The initial configuration is based on just a few states:
- START
- the standard initial state, used to perform priming reads of status and to setup operating defaults
- UNKNOWN
- the standard state used when no other state fits with the current conditions
- startingNetwork
- we do not have an ethernet address
- running
- all is ok, our process pid file exists and contains a process id and the ethernet has an IP number in the range we expect
- FXOhang
- we have detected a hung state from our FXO modules. In this state, we attempt to reset the devices.
- dead
- used when we are in the UNKNOWN state for too long
There are two scripts which we use to monitor and reset the FXO status:
- check_installed_FXO_status
- display the current status
- reset_FXO
- run commands to unload and reload the FXO module
# Private and confidential.
#
# Copyright Jazmin Communications Pty Ltd, 2009
# All rights reserved.
#
# Not for external release.
#
# A monitor configuration for the ip04 system
#
#
ENTER START {
LOG "starting monitor"
SET CYCLE = 2 # monitor aggressively while booting
SET enetStatus = RUN "/sbin/ifconfig en1"
}
STATE startingNetwork {
enetStatus NOT ~ /inet[ ]+192.168/
}
ENTER startingNetwork {
SET CYCLE = 2 # monitor aggressively while waiting for the network to come back
}
POLL startingNetwork {
SET enetStatus = RUN "/sbin/ifconfig en1"
}
# we define operational states based on various conditional tests
# if all conditions pass, the monitor enters the given state and runs
# our 'ENTER' method.
# the following reads a .pid file and verifies that it contains a number.

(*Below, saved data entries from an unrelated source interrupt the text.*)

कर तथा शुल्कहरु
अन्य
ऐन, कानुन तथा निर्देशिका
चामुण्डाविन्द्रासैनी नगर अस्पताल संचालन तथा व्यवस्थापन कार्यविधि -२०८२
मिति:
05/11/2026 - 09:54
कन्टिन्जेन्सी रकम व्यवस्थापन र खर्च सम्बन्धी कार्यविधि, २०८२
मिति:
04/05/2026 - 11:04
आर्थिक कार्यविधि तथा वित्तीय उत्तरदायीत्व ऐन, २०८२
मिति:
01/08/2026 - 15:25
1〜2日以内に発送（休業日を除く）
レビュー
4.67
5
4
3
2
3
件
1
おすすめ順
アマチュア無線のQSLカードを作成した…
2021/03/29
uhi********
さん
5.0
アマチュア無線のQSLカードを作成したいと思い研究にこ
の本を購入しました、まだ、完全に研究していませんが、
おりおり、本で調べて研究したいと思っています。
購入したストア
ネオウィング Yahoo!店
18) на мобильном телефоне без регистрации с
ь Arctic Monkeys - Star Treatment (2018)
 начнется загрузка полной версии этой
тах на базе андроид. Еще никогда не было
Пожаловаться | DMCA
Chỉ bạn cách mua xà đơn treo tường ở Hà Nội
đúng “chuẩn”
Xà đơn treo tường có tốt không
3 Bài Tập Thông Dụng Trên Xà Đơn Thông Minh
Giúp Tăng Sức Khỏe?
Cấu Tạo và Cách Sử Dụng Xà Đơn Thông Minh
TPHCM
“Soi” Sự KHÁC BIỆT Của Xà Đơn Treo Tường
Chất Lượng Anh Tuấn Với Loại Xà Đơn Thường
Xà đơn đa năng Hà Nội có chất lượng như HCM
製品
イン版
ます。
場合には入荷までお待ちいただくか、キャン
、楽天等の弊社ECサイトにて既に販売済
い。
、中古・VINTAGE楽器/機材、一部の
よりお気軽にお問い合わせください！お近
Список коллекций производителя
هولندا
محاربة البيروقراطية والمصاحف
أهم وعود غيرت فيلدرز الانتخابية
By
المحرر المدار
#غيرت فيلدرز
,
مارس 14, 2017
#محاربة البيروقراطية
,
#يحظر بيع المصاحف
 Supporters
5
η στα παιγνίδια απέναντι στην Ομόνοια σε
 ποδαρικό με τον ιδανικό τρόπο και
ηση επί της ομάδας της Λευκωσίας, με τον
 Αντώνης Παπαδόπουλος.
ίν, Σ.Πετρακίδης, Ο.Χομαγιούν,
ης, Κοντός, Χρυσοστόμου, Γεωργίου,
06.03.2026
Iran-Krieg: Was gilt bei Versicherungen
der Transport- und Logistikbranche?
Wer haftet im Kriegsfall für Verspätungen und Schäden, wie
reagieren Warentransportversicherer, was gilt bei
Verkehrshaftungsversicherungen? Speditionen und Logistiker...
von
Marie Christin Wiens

# note that we demonstrate the 'COLLECT' verb here. COLLECT can be used
# to collect data into a variable for later tests. This is largely for
# optimisation.
# The other way to specify the condition for this state is simply:
#
# FILE 'myproc.pid' ~ /[0-9]+/
#
STATE running {
enetStatus ~ /inet[ ]+192.168/;
COLLECT myprocpid FROM FILE '"/tmp/myproc.pid"';
myprocpid ~ /[0-9]+/ # note: current bug, the file name cannot contain a path
}
# if a pid file was found, we log the fact. Every 'CYCLE' seconds, we will test that the
# system is still running.
ENTER running {
LOG "running ok"
SET CYCLE = 5 # less frequent monitoring while things are running nicely
}
POLL running {
SET fxostatus = RUN "'/Users/martin/Desktop/current/Jazmin Communications/check_installed_FXO_status'"
SET enetStatus = RUN "/sbin/ifconfig en1"
}
# if no states match, the monitor automatically enters the state 'UNKNOWN'
# we can catch this by setting up an enter method:
ENTER UNKNOWN {
LOG "unknown system state"
}
STATE FXOhang {
fxostatus ~ /0xff/
}
ENTER FXOhang {
LOG "detected hang in FXO module"
SET fxostatus = RUN "'/Users/martin/Desktop/current/Jazmin Communications/reset_FXO'"
}
# if we do not enter the 'running' state, our monitor will enter the UNKNOWN
# state because we have not setup any conditions for any other states.
# If we have been in the UNKNOWN state for 10 seconds or more, we give up and
# decide the system is dead.
STATE dead {
CURRENT ~ /UNKNOWN/;
TIMER >= 4
}
# in this sample, if the system is dead, we simply log the fact and exit.
ENTER dead {
LOG "program is not running, restarting monitor";
SPAWN "/bin/date >>/tmp/dates"
}